Friday, 29 April 2016

Meet Me At The Morgue / The Skilled Artist Myth

Meet Me At The Morgue, RTomens, 2016

Skill in art is greatly overrated, yet it still takes precedence over imagination. In digital art, technology being a skill provider, The Machine is substitute for imagination in the hands of the creatively challenged. Much digital art today appears to have been made by robots programmed to create lifelike images - at least, in Representational mode. People who cannot paint use software to make the same old images painters once did (scenery, wildlife, portraits etc), which is ironic if you consider the idea that the digital is supposedly 'modern' and 'progressive'. 

I'm reminded of Brion Gysin saying in the 50s that 'Writing is fifty years behind painting', meaning the word was not used in advanced, experimental ways in keeping with changes in art. Bring on the cut-up. So just as the novel remains firmly stuck in 19th century linear mode, so digital art as just another way of doing what trad painters did is everywhere. Just search 'digital art'. It's painful. Not only is there so much kitsch/romantic shit, but seeing it, I yearn for paintings of ballerinas in high street shop windows which, by comparison, are the manifestation of the artist's soul and inner feelings on a par with Van Gogh.
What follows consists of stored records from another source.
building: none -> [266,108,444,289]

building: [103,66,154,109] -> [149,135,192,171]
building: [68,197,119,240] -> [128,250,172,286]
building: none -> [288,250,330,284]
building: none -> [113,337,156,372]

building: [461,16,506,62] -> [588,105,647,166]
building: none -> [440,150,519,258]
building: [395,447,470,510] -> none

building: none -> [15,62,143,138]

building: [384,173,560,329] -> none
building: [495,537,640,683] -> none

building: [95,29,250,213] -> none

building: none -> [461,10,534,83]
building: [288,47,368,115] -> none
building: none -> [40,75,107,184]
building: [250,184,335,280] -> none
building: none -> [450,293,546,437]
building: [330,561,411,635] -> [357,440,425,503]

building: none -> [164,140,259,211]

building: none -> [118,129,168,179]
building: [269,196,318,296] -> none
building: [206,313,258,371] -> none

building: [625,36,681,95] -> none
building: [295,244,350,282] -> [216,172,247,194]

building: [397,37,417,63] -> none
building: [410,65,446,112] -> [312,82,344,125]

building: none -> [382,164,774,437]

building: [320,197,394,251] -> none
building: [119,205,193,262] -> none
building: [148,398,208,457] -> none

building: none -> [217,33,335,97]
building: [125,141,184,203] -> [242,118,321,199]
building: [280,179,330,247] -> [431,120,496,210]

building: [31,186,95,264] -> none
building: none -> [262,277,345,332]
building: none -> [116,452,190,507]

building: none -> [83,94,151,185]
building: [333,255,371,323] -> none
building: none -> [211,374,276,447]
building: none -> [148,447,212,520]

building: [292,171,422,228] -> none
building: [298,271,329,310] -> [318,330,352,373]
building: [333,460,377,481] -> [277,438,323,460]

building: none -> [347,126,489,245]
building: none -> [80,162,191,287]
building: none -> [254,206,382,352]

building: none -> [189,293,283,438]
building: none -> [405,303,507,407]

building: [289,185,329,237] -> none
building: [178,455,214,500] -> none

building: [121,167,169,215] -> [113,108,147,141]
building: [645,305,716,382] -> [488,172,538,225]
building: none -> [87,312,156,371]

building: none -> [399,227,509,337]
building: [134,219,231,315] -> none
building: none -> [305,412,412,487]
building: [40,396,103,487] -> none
One alternative is Glitch, which I'm not averse to, although it appears to be the product of software geeks rather than 'artists' (whatever they are). I like to play with disrupting The Machine's otherwise clinical methods sometimes. There's also Computer Art, some of which is very impressive, technically. I still prefer older examples though which, despite being 'modern' for the times, appear naive and charming today.

As for my image-making, I make no bold claims. It's frequently a little rough around the edges but I like it that way. My lack of software skills means that this is inevitable, most of the time. Were I to constantly feel dissatisfied with the results I should set about learning Photoshop inside out. Regular readers will know how I feel about visual 'professionalism' so I won't reiterate. It's fine and necessary for those wishing to monetise their work, by which I mean joining the wider art market wherein potential buyers demand 'proper' images, as defined by years of conditioning.

Meanwhile, I remain an unknown artist and I thank you, an unknown viewer, for dropping by.